**What is needed**
Would you please repeat all of the data exactly, omitting the pictures?

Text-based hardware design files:
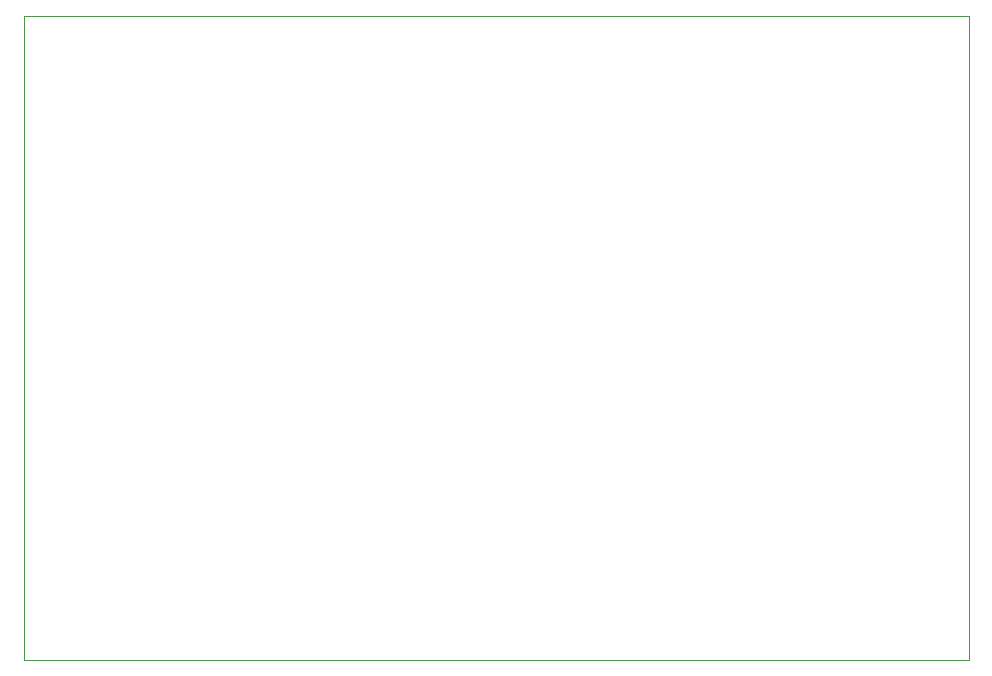
<source format=gbr>
%TF.GenerationSoftware,Altium Limited,Altium Designer,21.8.1 (53)*%
G04 Layer_Color=0*
%FSLAX43Y43*%
%MOMM*%
%TF.SameCoordinates,B73FB20E-E6E7-419C-BECD-306DA7CCED71*%
%TF.FilePolarity,Positive*%
%TF.FileFunction,Profile,NP*%
%TF.Part,Single*%
G01*
G75*
%TA.AperFunction,Profile*%
%ADD33C,0.025*%
D33*
X0Y0D02*
Y54500D01*
X80000D01*
Y0D01*
X0D01*
%TF.MD5,39b104723f04ac59cf18bba430eeff99*%
M02*

</source>
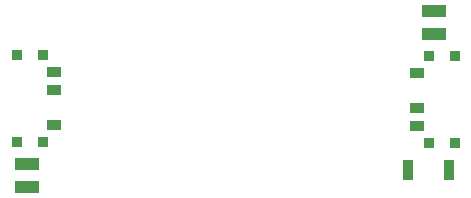
<source format=gbr>
%TF.GenerationSoftware,KiCad,Pcbnew,(6.0.6)*%
%TF.CreationDate,2022-10-25T17:15:21+11:00*%
%TF.ProjectId,battpack-double-ended,62617474-7061-4636-9b2d-646f75626c65,v1.0.0*%
%TF.SameCoordinates,Original*%
%TF.FileFunction,Paste,Bot*%
%TF.FilePolarity,Positive*%
%FSLAX46Y46*%
G04 Gerber Fmt 4.6, Leading zero omitted, Abs format (unit mm)*
G04 Created by KiCad (PCBNEW (6.0.6)) date 2022-10-25 17:15:21*
%MOMM*%
%LPD*%
G01*
G04 APERTURE LIST*
%ADD10R,2.000000X1.000000*%
%ADD11R,0.900000X1.700000*%
%ADD12R,0.900000X0.900000*%
%ADD13R,1.250000X0.900000*%
G04 APERTURE END LIST*
D10*
%TO.C,PAD2*%
X82100000Y-44600000D03*
%TD*%
%TO.C,PAD2*%
X47600000Y-55550000D03*
%TD*%
D11*
%TO.C,B2*%
X79900000Y-56100000D03*
X83300000Y-56100000D03*
%TD*%
D10*
%TO.C,PAD1*%
X82100000Y-42600000D03*
%TD*%
%TO.C,PAD1*%
X47600000Y-57550000D03*
%TD*%
D12*
%TO.C,T1*%
X83800000Y-53800000D03*
X83800000Y-46400000D03*
X81600000Y-53800000D03*
X81600000Y-46400000D03*
D13*
X80625000Y-47850000D03*
X80625000Y-50850000D03*
X80625000Y-52350000D03*
%TD*%
D12*
%TO.C,T1*%
X46717752Y-46350000D03*
X46717752Y-53750000D03*
X48917752Y-46350000D03*
X48917752Y-53750000D03*
D13*
X49892752Y-52300000D03*
X49892752Y-49300000D03*
X49892752Y-47800000D03*
%TD*%
M02*

</source>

**Response to the exercise**
<source format=gbr>
%TF.GenerationSoftware,Altium Limited,Altium Designer,21.8.1 (53)*%
G04 Layer_Color=0*
%FSLAX43Y43*%
%MOMM*%
%TF.SameCoordinates,B73FB20E-E6E7-419C-BECD-306DA7CCED71*%
%TF.FilePolarity,Positive*%
%TF.FileFunction,Profile,NP*%
%TF.Part,Single*%
G01*
G75*
%TA.AperFunction,Profile*%
%ADD33C,0.025*%
D33*
X0Y0D02*
Y54500D01*
X80000D01*
Y0D01*
X0D01*
%TF.MD5,39b104723f04ac59cf18bba430eeff99*%
M02*

</source>
<source format=gbr>
%TF.GenerationSoftware,KiCad,Pcbnew,(6.0.6)*%
%TF.CreationDate,2022-10-25T17:15:21+11:00*%
%TF.ProjectId,battpack-double-ended,62617474-7061-4636-9b2d-646f75626c65,v1.0.0*%
%TF.SameCoordinates,Original*%
%TF.FileFunction,Paste,Bot*%
%TF.FilePolarity,Positive*%
%FSLAX46Y46*%
G04 Gerber Fmt 4.6, Leading zero omitted, Abs format (unit mm)*
G04 Created by KiCad (PCBNEW (6.0.6)) date 2022-10-25 17:15:21*
%MOMM*%
%LPD*%
G01*
G04 APERTURE LIST*
%ADD10R,2.000000X1.000000*%
%ADD11R,0.900000X1.700000*%
%ADD12R,0.900000X0.900000*%
%ADD13R,1.250000X0.900000*%
G04 APERTURE END LIST*
D10*
%TO.C,PAD2*%
X82100000Y-44600000D03*
%TD*%
%TO.C,PAD2*%
X47600000Y-55550000D03*
%TD*%
D11*
%TO.C,B2*%
X79900000Y-56100000D03*
X83300000Y-56100000D03*
%TD*%
D10*
%TO.C,PAD1*%
X82100000Y-42600000D03*
%TD*%
%TO.C,PAD1*%
X47600000Y-57550000D03*
%TD*%
D12*
%TO.C,T1*%
X83800000Y-53800000D03*
X83800000Y-46400000D03*
X81600000Y-53800000D03*
X81600000Y-46400000D03*
D13*
X80625000Y-47850000D03*
X80625000Y-50850000D03*
X80625000Y-52350000D03*
%TD*%
D12*
%TO.C,T1*%
X46717752Y-46350000D03*
X46717752Y-53750000D03*
X48917752Y-46350000D03*
X48917752Y-53750000D03*
D13*
X49892752Y-52300000D03*
X49892752Y-49300000D03*
X49892752Y-47800000D03*
%TD*%
M02*

</source>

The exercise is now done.